La Diocesi di Teggiano-Policastro promuove, martedì 19 maggio 2026, alle ore 17.00, presso il Centro Parrocchiale “Pier Giorgio Frassati” di Prato Perillo, l’incontro “Custodire voci e volti umani: informazione, verità e responsabilità nell’era dell’intelligenza artificiale”, in occasione della 60ª Giornata Mondiale delle Comunicazioni Sociali.
L’iniziativa, patrocinata dalla Conferenza Episcopale Campana, dall’Ordine dei Giornalisti della Campania, dall’UCSI Campania e dall’Associazione Giornalisti Vallo di Diano, intende porre al centro il rapporto tra comunicazione, verità e responsabilità, alla luce delle trasformazioni che l’intelligenza artificiale sta introducendo nei processi informativi, educativi e relazionali.
L’incontro sarà introdotto e moderato da Massimo La Corte, incaricato regionale per le Comunicazioni Sociali della Conferenza Episcopale Campana. Porteranno i saluti Ottavio Lucarelli, Presidente dell’Ordine dei Giornalisti della Campania; Antonio Pintauro, dell’UCSI Campania; Rocco Colombo, Presidente dell’Associazione Giornalisti Vallo di Diano; e don Michele Totaro, dell’Ufficio diocesano per le Comunicazioni Sociali.

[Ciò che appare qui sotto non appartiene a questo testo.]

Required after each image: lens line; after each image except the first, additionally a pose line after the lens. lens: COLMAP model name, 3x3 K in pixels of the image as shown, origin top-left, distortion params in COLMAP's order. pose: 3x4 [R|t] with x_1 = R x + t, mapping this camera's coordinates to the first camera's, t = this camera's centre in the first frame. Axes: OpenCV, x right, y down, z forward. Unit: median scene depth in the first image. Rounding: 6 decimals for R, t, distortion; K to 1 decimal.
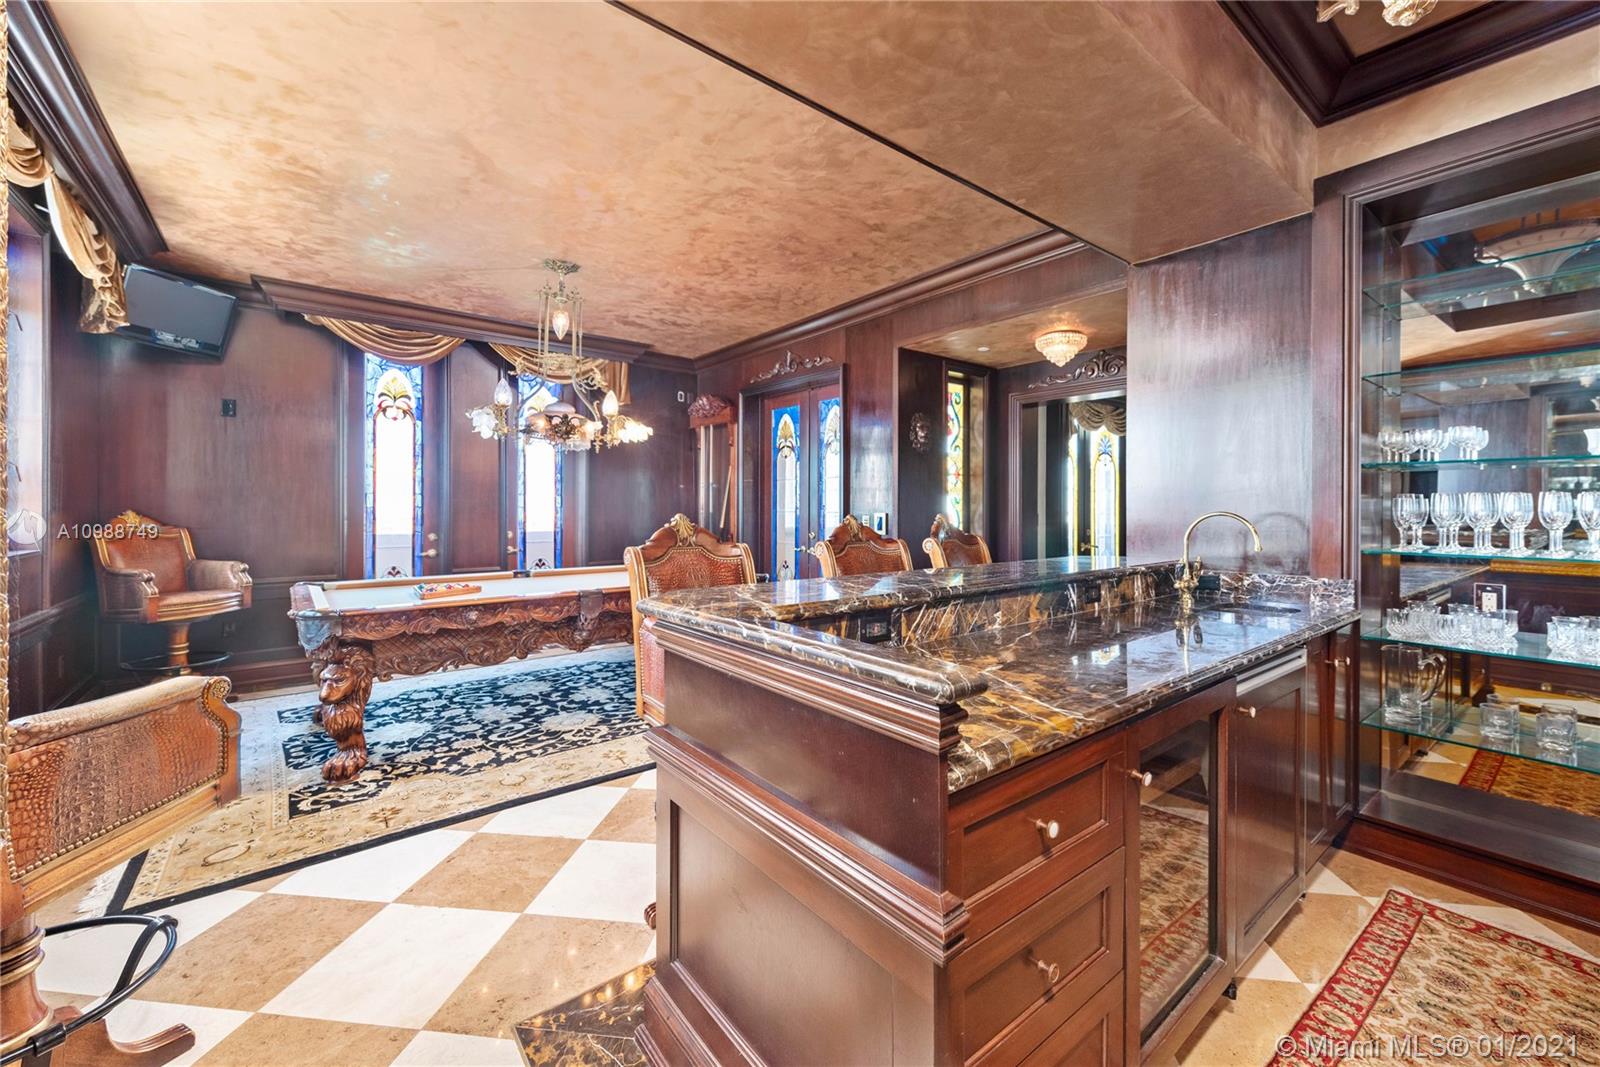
lens RADIAL K [[648.2, 0, 801.0], [0, 648.2, 505.1], [0, 0, 1]] dist [0.000823, -0.000131]
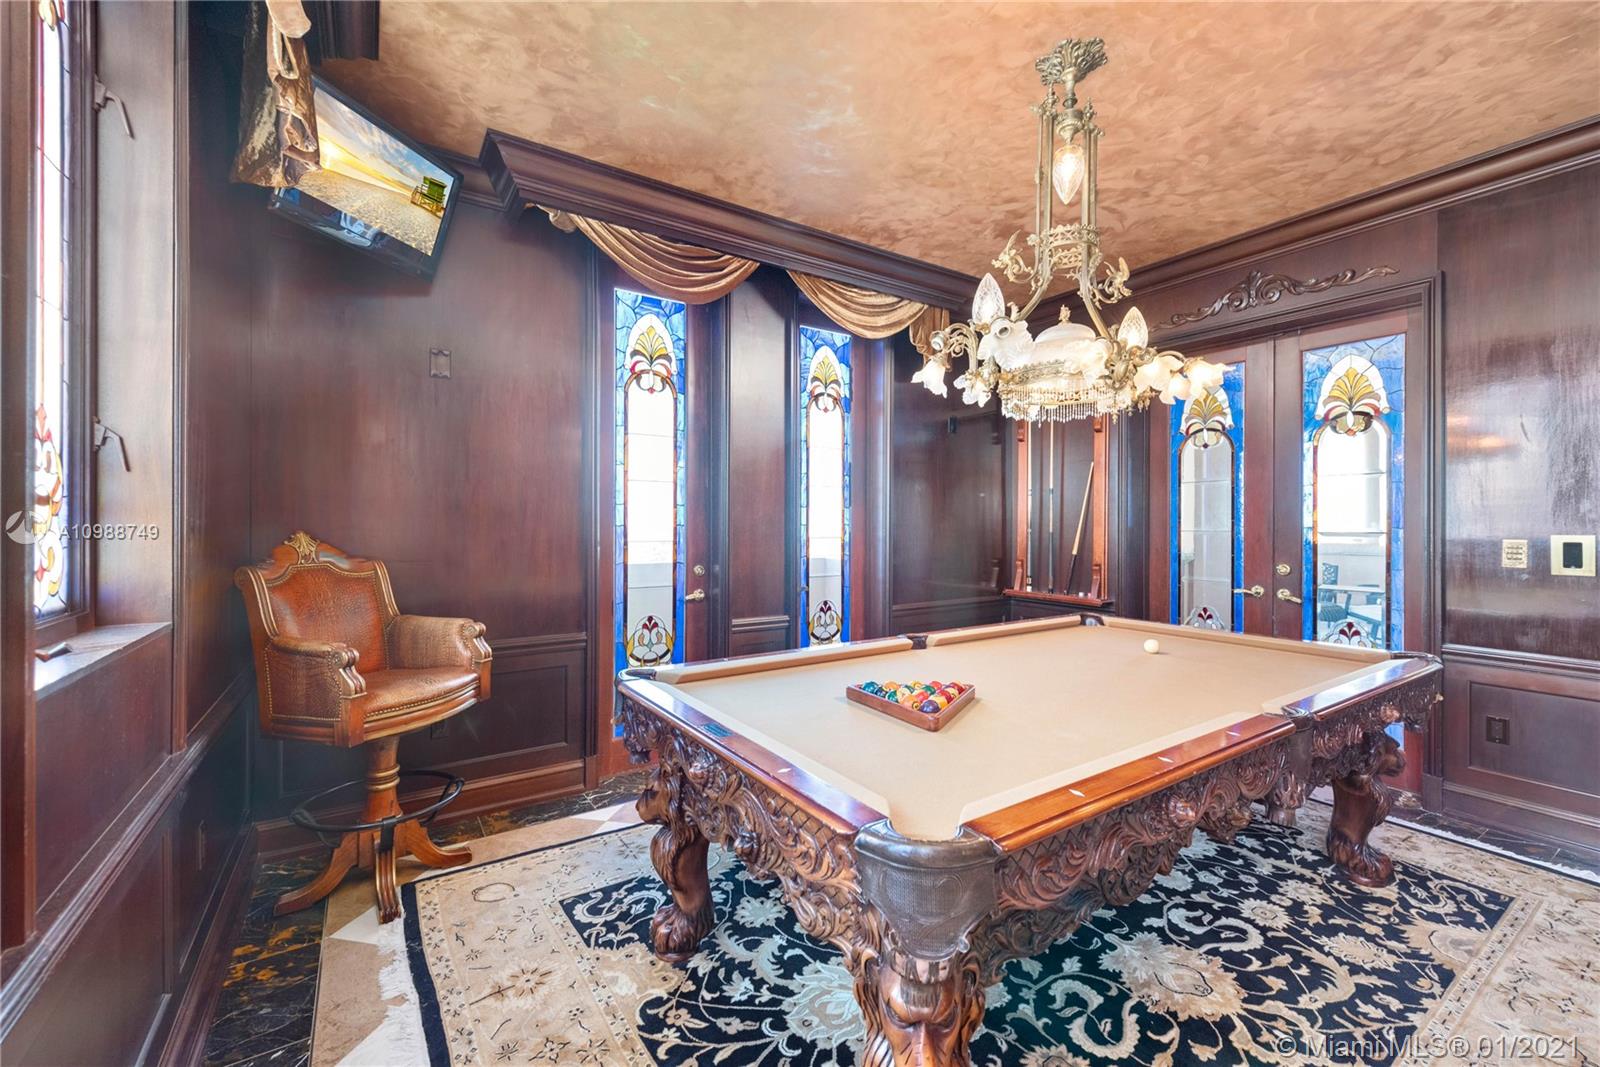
lens RADIAL K [[670.7, 0, 801.8], [0, 670.7, 517.5], [0, 0, 1]] dist [0.011005, -0.000118]
pose [[0.995583, -0.002915, -0.093840, -0.535319], [0.002385, 0.999981, -0.005762, -0.000611], [0.093855, 0.005513, 0.995571, 0.442787]]
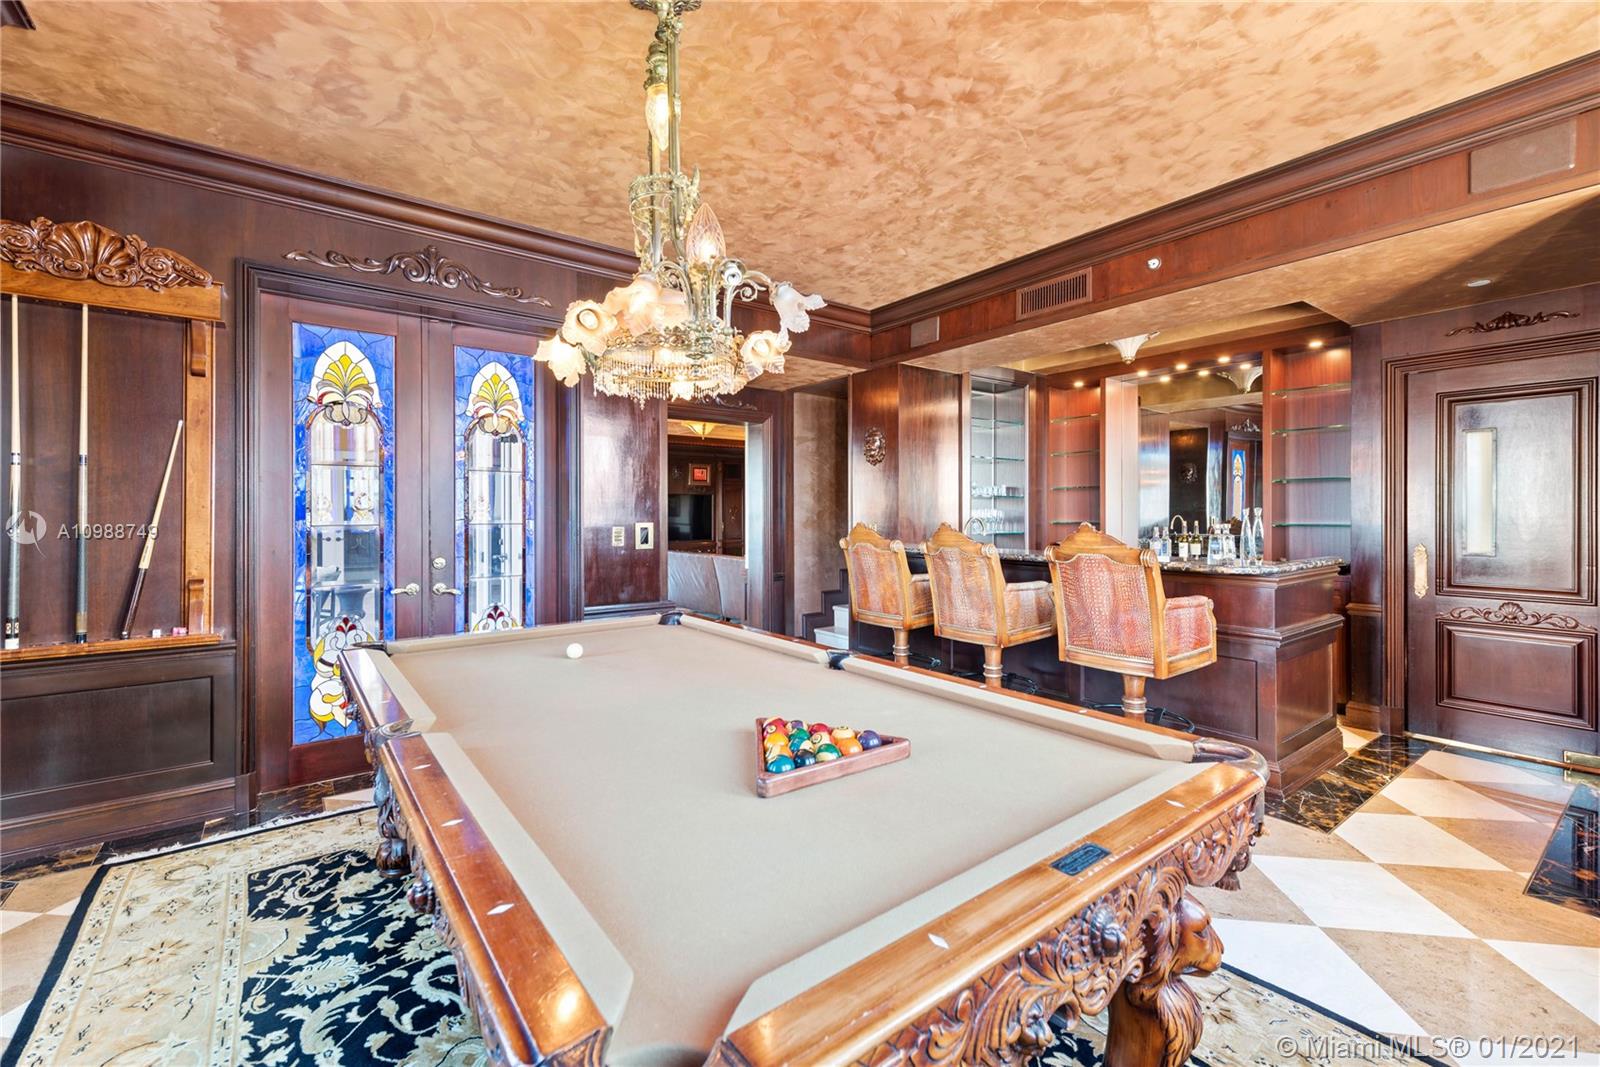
lens RADIAL K [[670.7, 0, 801.8], [0, 670.7, 517.5], [0, 0, 1]] dist [0.011005, -0.000118]
pose [[0.009296, -0.008057, 0.999924, -0.858510], [-0.003932, 0.999960, 0.008093, -0.002854], [-0.999949, -0.004007, 0.009264, 0.919465]]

Interverranno Vincenzo Corrado, Direttore dell’Ufficio Nazionale per le Comunicazioni Sociali della Conferenza Episcopale Italiana, sul tema “Custodire voci e volti umani: per una comunicazione che resti al servizio della persona”, e Raffaele Buscemi, giornalista e professore di comunicazione istituzionale presso la Facoltà di Comunicazione della Pontificia Università della Santa Croce di Roma, con la relazione “Quello che l’IA non può fare: cercare la notizia, raccontare la verità”.
Le conclusioni saranno affidate al Vescovo della Diocesi di Teggiano-Policastro, P. Antonio De Luca.
L’incontro intende offrire un’occasione di riflessione per abitare con maggiore consapevolezza e responsabilità le trasformazioni che l’intelligenza artificiale introduce nei processi informativi, educativi e relazionali. Il tema non riguarda soltanto gli addetti ai lavori o gli operatori della comunicazione. Le nuove tecnologie, i linguaggi digitali e le modalità con cui oggi si producono, si diffondono e si ricevono i contenuti chiamano in causa tutti, perché tutti abitiamo l’ambiente digitale e tutti contribuiamo, in forme diverse, alla circolazione di parole, immagini e narrazioni. In modo particolare, interpellano la vita pastorale, la catechesi e l’educazione alla fede.
L’evento è gratuito e aperto a tutti. Sono invitati in modo particolare giornalisti, operatori della comunicazione, educatori, insegnanti di religione, operatori pastorali e quanti sono impegnati nei processi formativi, informativi e comunicativi.